Monastère de la Servianne, 27 Février 1997

 Chères Soeurs dans le Christ, Frères et Soeurs, 

   "L'Amour n'étant pas aimé. Elle fit le choix de l'Absolu". Nous pourrions résumer ainsi, à larges traits, la vie toute donnée au Seigneur de la Mère Marie de Jésus, votre fondatrice, assasinée un 27 février 1884 par un jeune anarchiste. Sa vie vous est bien connue, ainsi que ses écrits spirituels fondant la Société des Filles du Coeur de Jésus. Elle vécut dans un siècle où l'Eglise était persécutée, mais rien ne l'empêcha d'être témoin de Celui qui avait tout donné pour le salut du monde.
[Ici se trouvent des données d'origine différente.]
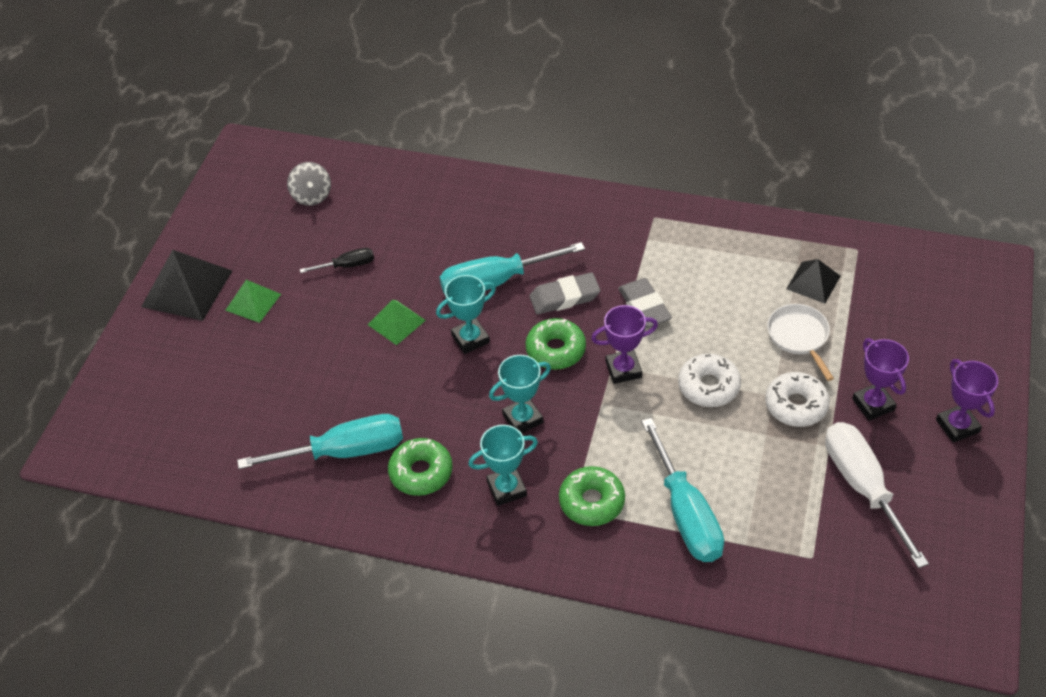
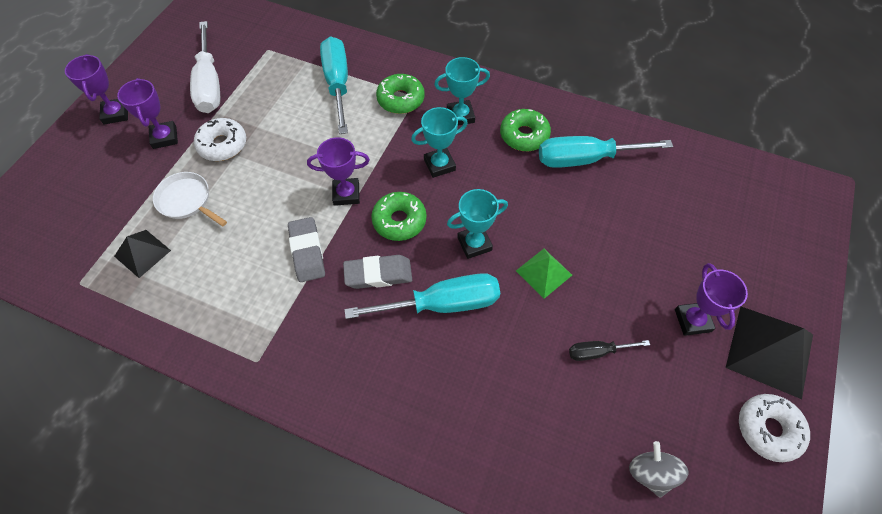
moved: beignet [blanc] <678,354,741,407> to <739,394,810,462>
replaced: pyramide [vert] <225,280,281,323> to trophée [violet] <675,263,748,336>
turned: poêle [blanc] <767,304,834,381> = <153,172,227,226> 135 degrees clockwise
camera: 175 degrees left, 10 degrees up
Son message je l'ai relu avec foi depuis quelques jours, pour préparer cette célébration eucharistique. Quelle force, quel amour pour le Christ, l'eucharistie, le sacerdoce.

         Ce soir, nous nous transportons, en pensée, en Belgique, dans la basilique dédiée au Sacré-Coeur, à Berchem-les-Anvers, pour nous agenouiller devant la chasse où repose la bienheureuse Mère Marie de Jésus Deluil-Martiny, béatifiée par le Pape Jean-Paul II le 22 décembre 1989. Devant elle, nous faisons silence, pour entendre Jésus parler à notre coeur. "Oui, disait-elle, n'avoir qu'un amour : Jésus ! ... Qu'un désir : lui plaire et ne plaire qu'à Lui.... Me détruire, pour qu'il vive en moi !... Qu'un but : sa gloire, l'extension du règne de son Coeur ! Qu'un travail : le faire aimer ! Qu'une demeure : la plaie de son Coeur au Tabernacle.... Ne plus mettre de bornes à l'Amour !... Désespérer de moi, tout attendre de Lui!"... Sublimes paroles, qui résonnent au seuil de ce 3ème millénaire, comme en écho, à la lettre aux Catholiques de France, que les évêques viennent de nous adresser. Il y a de belles similitudes entre ce qu'elle écrivait et ces phrases extraites du  texte intitulé : "Proposer la foi dans la société actuelle".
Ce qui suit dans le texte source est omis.